Excerpt to read -
»»

Naturopathic physician promotes ‘natural path’ to wellbeing

By Eric Surber

Twenty-seven years ago when Dr. Susan Delaney began her practice, naturopathic medicine was nearly nonexistent in North Carolina. In 1987, local physicians only practiced conventional medicine, wearing bleached lab coats, performing surgeries and writing prescriptions in sterile, fluorescent-lit offices. Delaney’s practice challenged this conception.

Delaney’s office, 301 W. Weaver Street, houses an estimated 500 vials of natural remedies and supplements. Treatment books surround the room, and small bottles contain substances like cuttlefish ink, sulfur and Echinacea, which she uses to treat patients through homeopathic methods—not a lab coat or fluorescent light in site.

However, her career began in conventional medicine. Delaney received her Bachelor’s of nursing at the University of North Carolina at Chapel Hill, practiced as a burn and trauma nurse in both North and South Carolina and later moved to California where she worked in clinical settings. But she wanted to do something different.

««

Listed records -

»»

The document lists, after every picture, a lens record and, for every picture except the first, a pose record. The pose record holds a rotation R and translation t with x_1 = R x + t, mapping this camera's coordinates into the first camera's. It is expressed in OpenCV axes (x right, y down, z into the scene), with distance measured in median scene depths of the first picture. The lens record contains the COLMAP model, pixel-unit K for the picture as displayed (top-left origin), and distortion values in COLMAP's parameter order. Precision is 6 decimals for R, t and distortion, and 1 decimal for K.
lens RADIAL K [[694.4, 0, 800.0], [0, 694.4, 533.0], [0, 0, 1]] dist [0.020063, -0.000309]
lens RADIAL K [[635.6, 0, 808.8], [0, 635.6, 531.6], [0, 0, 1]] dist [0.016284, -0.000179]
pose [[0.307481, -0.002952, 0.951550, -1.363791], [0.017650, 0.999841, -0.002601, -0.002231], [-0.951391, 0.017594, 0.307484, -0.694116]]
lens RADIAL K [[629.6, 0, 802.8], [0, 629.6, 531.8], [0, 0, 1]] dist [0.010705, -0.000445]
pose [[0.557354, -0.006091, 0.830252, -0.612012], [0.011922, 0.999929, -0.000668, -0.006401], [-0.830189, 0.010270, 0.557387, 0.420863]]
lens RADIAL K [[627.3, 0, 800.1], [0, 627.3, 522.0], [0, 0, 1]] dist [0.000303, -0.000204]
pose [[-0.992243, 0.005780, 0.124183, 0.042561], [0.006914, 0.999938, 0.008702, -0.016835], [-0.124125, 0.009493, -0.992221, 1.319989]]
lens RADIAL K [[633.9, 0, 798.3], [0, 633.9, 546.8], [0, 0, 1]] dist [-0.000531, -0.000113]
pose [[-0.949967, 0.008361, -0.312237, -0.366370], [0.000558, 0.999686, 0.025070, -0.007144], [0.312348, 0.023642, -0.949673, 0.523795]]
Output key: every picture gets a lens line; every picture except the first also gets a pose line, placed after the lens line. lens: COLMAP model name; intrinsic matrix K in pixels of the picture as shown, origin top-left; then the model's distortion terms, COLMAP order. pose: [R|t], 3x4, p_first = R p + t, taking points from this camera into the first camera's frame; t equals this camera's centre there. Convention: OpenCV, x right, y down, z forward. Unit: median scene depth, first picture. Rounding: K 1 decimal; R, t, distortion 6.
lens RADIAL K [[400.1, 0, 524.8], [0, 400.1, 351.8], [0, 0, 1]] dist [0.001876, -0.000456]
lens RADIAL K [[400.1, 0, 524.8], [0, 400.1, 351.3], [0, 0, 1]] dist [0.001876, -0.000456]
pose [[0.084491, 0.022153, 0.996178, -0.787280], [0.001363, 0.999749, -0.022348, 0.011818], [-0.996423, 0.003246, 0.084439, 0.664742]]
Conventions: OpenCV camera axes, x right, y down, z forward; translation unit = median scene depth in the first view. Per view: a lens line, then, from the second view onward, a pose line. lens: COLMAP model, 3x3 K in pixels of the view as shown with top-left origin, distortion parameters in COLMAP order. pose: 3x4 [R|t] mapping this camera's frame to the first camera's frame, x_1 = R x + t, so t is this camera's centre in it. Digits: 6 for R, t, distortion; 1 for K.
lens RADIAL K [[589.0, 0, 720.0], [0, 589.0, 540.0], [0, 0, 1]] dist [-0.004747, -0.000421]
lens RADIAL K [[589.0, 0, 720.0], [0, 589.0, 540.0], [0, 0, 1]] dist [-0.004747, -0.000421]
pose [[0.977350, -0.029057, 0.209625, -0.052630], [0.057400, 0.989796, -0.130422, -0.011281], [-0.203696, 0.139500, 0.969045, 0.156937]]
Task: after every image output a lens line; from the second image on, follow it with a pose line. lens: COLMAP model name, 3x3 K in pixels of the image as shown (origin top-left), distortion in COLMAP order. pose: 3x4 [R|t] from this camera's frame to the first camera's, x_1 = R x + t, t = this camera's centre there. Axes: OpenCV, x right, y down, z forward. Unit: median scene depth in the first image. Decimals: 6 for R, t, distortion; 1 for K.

««

Problem to solve - In the article about naturopathic physician Susan Delaney, at which university did she earn her bachelor's degree in nursing? The items above play no part in this exercise.

Solution for this exercise - She earned it at the University of North Carolina at Chapel Hill.